Monday, May 25, 2015

Lecture 10: semantic similarity and relatedness / Natural Language Generation

What is semantic relatedness? String-based similarity measures. Longest common substring/subsequence; n-gram overlap. Knowledge-based approaches: Lesk; Leacock & Chodorow; Wu & Palmer. Corpus-based approaches: Vector-space models, Explicit Semantic Analysis (ESA). Align, Disambiguate and Walk. Cross-level semantic similarity.

Introduction to Natural Language Generation, by prof. Michael Zock.

Friday, May 15, 2015

Lecture 9: statistical machine translation

Introduction to Machine Translation. Rule-based vs. Statistical MT. Statistical MT: the noisy channel model. The language model and the translation model. The phrase-based translation model. Learning a model of training. Phrase-translation tables. Parallel corpora. Extracting phrases from word alignments. Word alignments

IBM models for word alignment. Many-to-one and many-to-many alignments. IBM model 1 and the HMM alignment model. Training the alignment models: the Expectation Maximization (EM) algorithm. Symmetrizing alignments for phrase-based MT: symmetrizing by intersection; the growing heuristic. Calculating the phrase translation table. Decoding: stack decoding. Evaluation of MT systems. BLEU.

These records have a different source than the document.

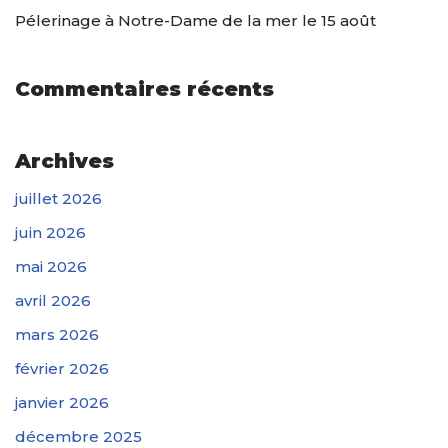
Pélerinage à Notre-Dame de la mer le 15 août
Commentaires récents
Archives
juillet 2026
juin 2026
mai 2026
avril 2026
mars 2026
février 2026
janvier 2026
décembre 2025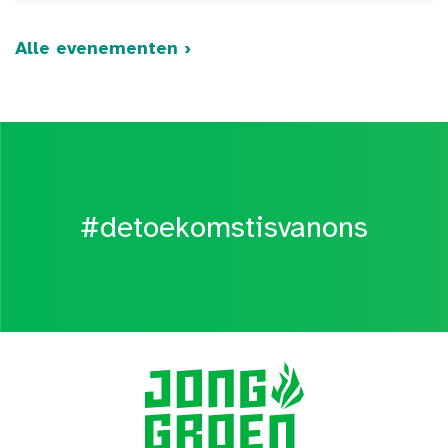
Alle evenementen ›
#detoekomstisvanons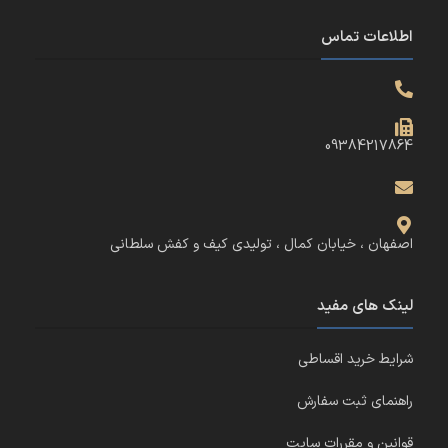
اطلاعات تماس
09384217864
اصفهان ، خیابان کمال ، تولیدی کیف و کفش سلطانی
لینک های مفید
شرایط خرید اقساطی
راهنمای ثبت سفارش
قوانین و مقررات سایت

Presentation of the NLP projects.

Friday, May 8, 2015

Lecture 8: Neural networks, word embeddings and deep learning

Motivation. The perceptron. Input encoding, sum and activation functions; objective function. Linearity of the perceptron. Neural networks. Training. Backpropagation. Connection to Maximum Entropy. Connection to language. Vector representations. NN for the bigram language model. Word2vec: CBOW and skip-gram. Word embeddings. Deep learning. Language modeling with NN. The big picture.